** Opening Passage for review block **
This all, of course, is in the very early stages, and Musk’s claims need to be taken very skeptically from both a sociopolitical and an engineering/scientific standpoint. Musk has become good at launching rockets and making electric cars, but progress on his side projects—the hyperloop, the Boring Company, the miniature submarine he wanted to make to save trapped Thai children from a cave—has been slow and often unwanted. For example the Boring Company has “invented” a tunnel that allows cars to travel through it single file ands approximates a subway train that can carry several orders of magnitude fewer people through it. For this underwhelming demo, Musk has received contracts worth tens of millions of dollars.


Image: Neuralink

It is unclear how much time or effort Musk is actually dedicating to Neuralink, how feasible the project is, whether anyone actually wants it, and what will happen to the people who can’t afford or don’t want to merge with AI. All of that said, brain-machine interfaces do show promise for treating people with brain injuries and diseases, and in that sense, this is a serious area of research that could potentially help many people.
** Closing Passage for review block **
- **Task instructions**
A: Answer these questions from the passage on Musk's projects, one line each:
(i) What two things has Musk become good at?
(ii) What has Musk received for the Boring Company demo?
(iii) Whom do brain-machine interfaces show promise for treating?
B: In the passage on Musk's projects, recast the paragraph beginning "It is unclear how much time" as a short list that keeps its main facts.
C: Translate this sentence from the passage on Musk's projects into Spanish: "All of that said, brain-machine interfaces do show promise for treating people with brain injuries and diseases, and in that sense, this is a serious area of research that could potentially help many people."
** Opening Data shown block **
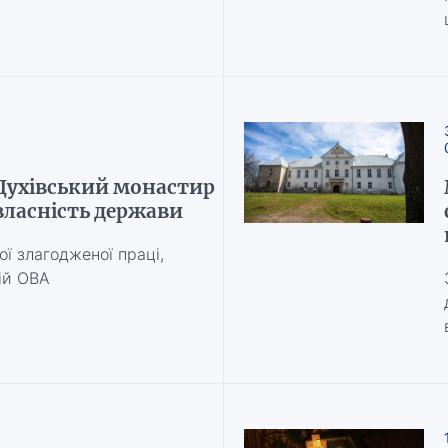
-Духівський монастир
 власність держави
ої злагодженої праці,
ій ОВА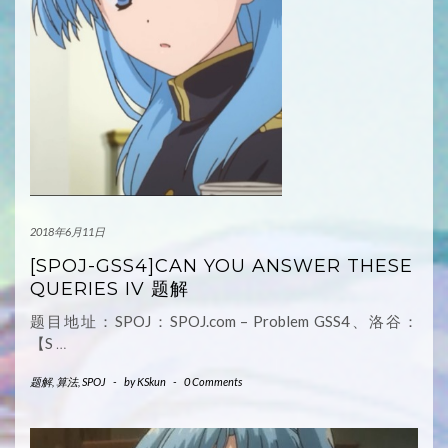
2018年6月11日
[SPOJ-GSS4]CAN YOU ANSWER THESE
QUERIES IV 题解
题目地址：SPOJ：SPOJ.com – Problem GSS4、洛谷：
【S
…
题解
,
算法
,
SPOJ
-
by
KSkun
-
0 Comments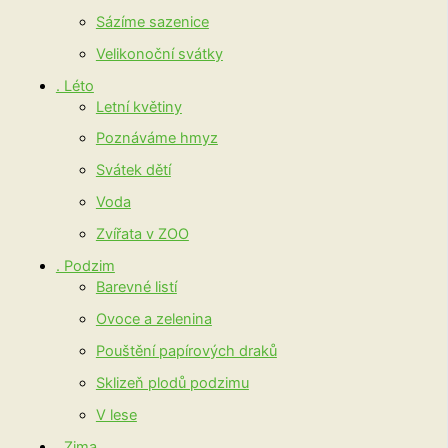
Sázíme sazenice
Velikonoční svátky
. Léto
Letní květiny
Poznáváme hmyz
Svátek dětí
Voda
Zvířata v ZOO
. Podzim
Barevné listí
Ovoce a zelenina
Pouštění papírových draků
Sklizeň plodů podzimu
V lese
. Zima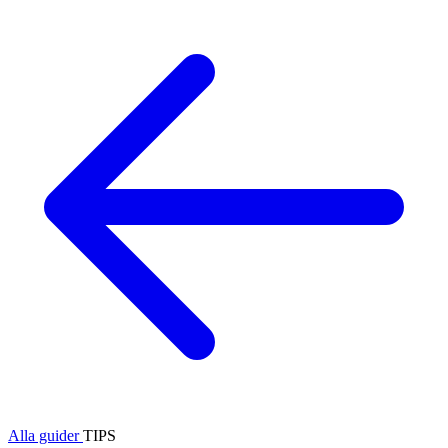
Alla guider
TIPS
** Closing Data shown block **
- **Responses to the exercise**
A:
(i) Launching rockets and making electric cars.
(ii) Contracts worth tens of millions of dollars.
(iii) People with brain injuries and diseases.

B:
- Unclear: how much time or effort Musk gives Neuralink
- Unclear: how feasible the project is
- Unclear: whether anyone wants it
- Unclear: what happens to people who can't afford or don't want to merge with AI
- Still, brain-machine interfaces show promise for treating brain injuries and diseases, making this a serious research area that could help many people

C: Dicho todo esto, las interfaces cerebro-máquina sí muestran potencial para tratar a personas con lesiones y enfermedades cerebrales, y en ese sentido, se trata de un área de investigación seria que podría ayudar a muchas personas.